TASK DESCRIPTION => Output the data in full and exactly as presented.
----------------
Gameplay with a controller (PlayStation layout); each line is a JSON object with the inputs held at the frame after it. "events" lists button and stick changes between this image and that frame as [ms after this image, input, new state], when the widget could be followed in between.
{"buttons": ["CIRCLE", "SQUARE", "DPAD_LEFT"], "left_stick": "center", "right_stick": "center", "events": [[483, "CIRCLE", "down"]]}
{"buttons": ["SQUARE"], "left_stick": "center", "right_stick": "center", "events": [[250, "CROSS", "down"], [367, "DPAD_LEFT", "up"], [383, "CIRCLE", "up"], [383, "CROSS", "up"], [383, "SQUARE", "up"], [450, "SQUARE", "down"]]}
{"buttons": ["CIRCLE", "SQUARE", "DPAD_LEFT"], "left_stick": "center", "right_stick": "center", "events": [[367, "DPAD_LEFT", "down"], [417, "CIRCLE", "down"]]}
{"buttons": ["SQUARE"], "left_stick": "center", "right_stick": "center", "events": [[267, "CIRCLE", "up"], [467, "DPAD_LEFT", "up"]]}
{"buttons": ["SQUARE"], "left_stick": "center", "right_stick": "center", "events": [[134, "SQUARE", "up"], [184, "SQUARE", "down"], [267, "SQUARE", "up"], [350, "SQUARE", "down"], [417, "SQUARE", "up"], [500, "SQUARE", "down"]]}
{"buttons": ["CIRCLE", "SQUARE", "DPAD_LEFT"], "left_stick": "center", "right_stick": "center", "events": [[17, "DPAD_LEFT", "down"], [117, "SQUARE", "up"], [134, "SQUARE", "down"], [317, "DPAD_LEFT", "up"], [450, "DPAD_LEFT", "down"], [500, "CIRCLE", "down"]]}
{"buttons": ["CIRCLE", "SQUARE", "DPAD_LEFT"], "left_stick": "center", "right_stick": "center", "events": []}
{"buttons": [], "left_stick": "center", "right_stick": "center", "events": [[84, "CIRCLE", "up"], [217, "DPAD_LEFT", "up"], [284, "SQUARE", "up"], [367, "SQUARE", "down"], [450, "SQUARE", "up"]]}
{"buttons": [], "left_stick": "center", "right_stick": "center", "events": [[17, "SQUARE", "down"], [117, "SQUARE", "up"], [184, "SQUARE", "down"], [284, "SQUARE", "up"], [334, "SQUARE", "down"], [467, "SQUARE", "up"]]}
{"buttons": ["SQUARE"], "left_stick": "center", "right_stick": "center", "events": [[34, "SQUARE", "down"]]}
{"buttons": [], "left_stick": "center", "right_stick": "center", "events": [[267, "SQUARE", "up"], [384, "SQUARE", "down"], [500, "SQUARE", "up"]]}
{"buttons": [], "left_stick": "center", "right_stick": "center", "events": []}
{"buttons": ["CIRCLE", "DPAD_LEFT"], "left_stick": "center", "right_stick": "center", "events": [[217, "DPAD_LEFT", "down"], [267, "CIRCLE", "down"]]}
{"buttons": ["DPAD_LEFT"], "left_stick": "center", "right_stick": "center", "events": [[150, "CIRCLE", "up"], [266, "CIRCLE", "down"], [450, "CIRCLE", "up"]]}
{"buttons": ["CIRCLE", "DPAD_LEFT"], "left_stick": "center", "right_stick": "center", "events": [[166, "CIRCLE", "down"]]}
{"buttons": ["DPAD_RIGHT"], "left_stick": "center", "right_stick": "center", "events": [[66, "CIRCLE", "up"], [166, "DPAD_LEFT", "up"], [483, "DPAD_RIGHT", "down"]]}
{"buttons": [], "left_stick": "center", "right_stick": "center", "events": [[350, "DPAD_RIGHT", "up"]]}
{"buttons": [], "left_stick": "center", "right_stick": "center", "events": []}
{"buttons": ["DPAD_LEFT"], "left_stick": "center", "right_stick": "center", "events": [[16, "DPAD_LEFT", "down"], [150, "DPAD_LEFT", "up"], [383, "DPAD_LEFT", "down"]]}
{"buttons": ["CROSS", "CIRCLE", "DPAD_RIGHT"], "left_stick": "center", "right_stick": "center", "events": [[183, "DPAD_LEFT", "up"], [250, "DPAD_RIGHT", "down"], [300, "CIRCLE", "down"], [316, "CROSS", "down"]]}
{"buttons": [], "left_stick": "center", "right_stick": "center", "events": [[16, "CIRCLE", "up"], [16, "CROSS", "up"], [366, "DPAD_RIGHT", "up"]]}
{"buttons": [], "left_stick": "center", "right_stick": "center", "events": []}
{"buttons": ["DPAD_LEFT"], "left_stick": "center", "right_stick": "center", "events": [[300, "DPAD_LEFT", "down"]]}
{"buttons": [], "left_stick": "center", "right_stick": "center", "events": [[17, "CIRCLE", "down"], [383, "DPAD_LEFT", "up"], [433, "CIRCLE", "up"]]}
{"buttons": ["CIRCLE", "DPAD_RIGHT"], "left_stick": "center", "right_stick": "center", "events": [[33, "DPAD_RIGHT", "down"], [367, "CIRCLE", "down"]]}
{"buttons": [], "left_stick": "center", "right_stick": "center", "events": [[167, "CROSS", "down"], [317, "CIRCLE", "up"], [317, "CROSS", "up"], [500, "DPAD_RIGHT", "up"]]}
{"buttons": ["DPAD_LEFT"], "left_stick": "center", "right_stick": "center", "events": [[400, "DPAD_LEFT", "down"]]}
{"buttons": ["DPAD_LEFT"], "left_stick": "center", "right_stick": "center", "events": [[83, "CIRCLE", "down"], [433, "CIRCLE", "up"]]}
----------------
TASK ANSWER =>
Gameplay with a controller (PlayStation layout); each line is a JSON object with the inputs held at the frame after it. "events" lists button and stick changes between this image and that frame as [ms after this image, input, new state], when the widget could be followed in between.
{"buttons": ["CIRCLE", "SQUARE", "DPAD_LEFT"], "left_stick": "center", "right_stick": "center", "events": [[483, "CIRCLE", "down"]]}
{"buttons": ["SQUARE"], "left_stick": "center", "right_stick": "center", "events": [[250, "CROSS", "down"], [367, "DPAD_LEFT", "up"], [383, "CIRCLE", "up"], [383, "CROSS", "up"], [383, "SQUARE", "up"], [450, "SQUARE", "down"]]}
{"buttons": ["CIRCLE", "SQUARE", "DPAD_LEFT"], "left_stick": "center", "right_stick": "center", "events": [[367, "DPAD_LEFT", "down"], [417, "CIRCLE", "down"]]}
{"buttons": ["SQUARE"], "left_stick": "center", "right_stick": "center", "events": [[267, "CIRCLE", "up"], [467, "DPAD_LEFT", "up"]]}
{"buttons": ["SQUARE"], "left_stick": "center", "right_stick": "center", "events": [[134, "SQUARE", "up"], [184, "SQUARE", "down"], [267, "SQUARE", "up"], [350, "SQUARE", "down"], [417, "SQUARE", "up"], [500, "SQUARE", "down"]]}
{"buttons": ["CIRCLE", "SQUARE", "DPAD_LEFT"], "left_stick": "center", "right_stick": "center", "events": [[17, "DPAD_LEFT", "down"], [117, "SQUARE", "up"], [134, "SQUARE", "down"], [317, "DPAD_LEFT", "up"], [450, "DPAD_LEFT", "down"], [500, "CIRCLE", "down"]]}
{"buttons": ["CIRCLE", "SQUARE", "DPAD_LEFT"], "left_stick": "center", "right_stick": "center", "events": []}
{"buttons": [], "left_stick": "center", "right_stick": "center", "events": [[84, "CIRCLE", "up"], [217, "DPAD_LEFT", "up"], [284, "SQUARE", "up"], [367, "SQUARE", "down"], [450, "SQUARE", "up"]]}
{"buttons": [], "left_stick": "center", "right_stick": "center", "events": [[17, "SQUARE", "down"], [117, "SQUARE", "up"], [184, "SQUARE", "down"], [284, "SQUARE", "up"], [334, "SQUARE", "down"], [467, "SQUARE", "up"]]}
{"buttons": ["SQUARE"], "left_stick": "center", "right_stick": "center", "events": [[34, "SQUARE", "down"]]}
{"buttons": [], "left_stick": "center", "right_stick": "center", "events": [[267, "SQUARE", "up"], [384, "SQUARE", "down"], [500, "SQUARE", "up"]]}
{"buttons": [], "left_stick": "center", "right_stick": "center", "events": []}
{"buttons": ["CIRCLE", "DPAD_LEFT"], "left_stick": "center", "right_stick": "center", "events": [[217, "DPAD_LEFT", "down"], [267, "CIRCLE", "down"]]}
{"buttons": ["DPAD_LEFT"], "left_stick": "center", "right_stick": "center", "events": [[150, "CIRCLE", "up"], [266, "CIRCLE", "down"], [450, "CIRCLE", "up"]]}
{"buttons": ["CIRCLE", "DPAD_LEFT"], "left_stick": "center", "right_stick": "center", "events": [[166, "CIRCLE", "down"]]}
{"buttons": ["DPAD_RIGHT"], "left_stick": "center", "right_stick": "center", "events": [[66, "CIRCLE", "up"], [166, "DPAD_LEFT", "up"], [483, "DPAD_RIGHT", "down"]]}
{"buttons": [], "left_stick": "center", "right_stick": "center", "events": [[350, "DPAD_RIGHT", "up"]]}
{"buttons": [], "left_stick": "center", "right_stick": "center", "events": []}
{"buttons": ["DPAD_LEFT"], "left_stick": "center", "right_stick": "center", "events": [[16, "DPAD_LEFT", "down"], [150, "DPAD_LEFT", "up"], [383, "DPAD_LEFT", "down"]]}
{"buttons": ["CROSS", "CIRCLE", "DPAD_RIGHT"], "left_stick": "center", "right_stick": "center", "events": [[183, "DPAD_LEFT", "up"], [250, "DPAD_RIGHT", "down"], [300, "CIRCLE", "down"], [316, "CROSS", "down"]]}
{"buttons": [], "left_stick": "center", "right_stick": "center", "events": [[16, "CIRCLE", "up"], [16, "CROSS", "up"], [366, "DPAD_RIGHT", "up"]]}
{"buttons": [], "left_stick": "center", "right_stick": "center", "events": []}
{"buttons": ["DPAD_LEFT"], "left_stick": "center", "right_stick": "center", "events": [[300, "DPAD_LEFT", "down"]]}
{"buttons": [], "left_stick": "center", "right_stick": "center", "events": [[17, "CIRCLE", "down"], [383, "DPAD_LEFT", "up"], [433, "CIRCLE", "up"]]}
{"buttons": ["CIRCLE", "DPAD_RIGHT"], "left_stick": "center", "right_stick": "center", "events": [[33, "DPAD_RIGHT", "down"], [367, "CIRCLE", "down"]]}
{"buttons": [], "left_stick": "center", "right_stick": "center", "events": [[167, "CROSS", "down"], [317, "CIRCLE", "up"], [317, "CROSS", "up"], [500, "DPAD_RIGHT", "up"]]}
{"buttons": ["DPAD_LEFT"], "left_stick": "center", "right_stick": "center", "events": [[400, "DPAD_LEFT", "down"]]}
{"buttons": ["DPAD_LEFT"], "left_stick": "center", "right_stick": "center", "events": [[83, "CIRCLE", "down"], [433, "CIRCLE", "up"]]}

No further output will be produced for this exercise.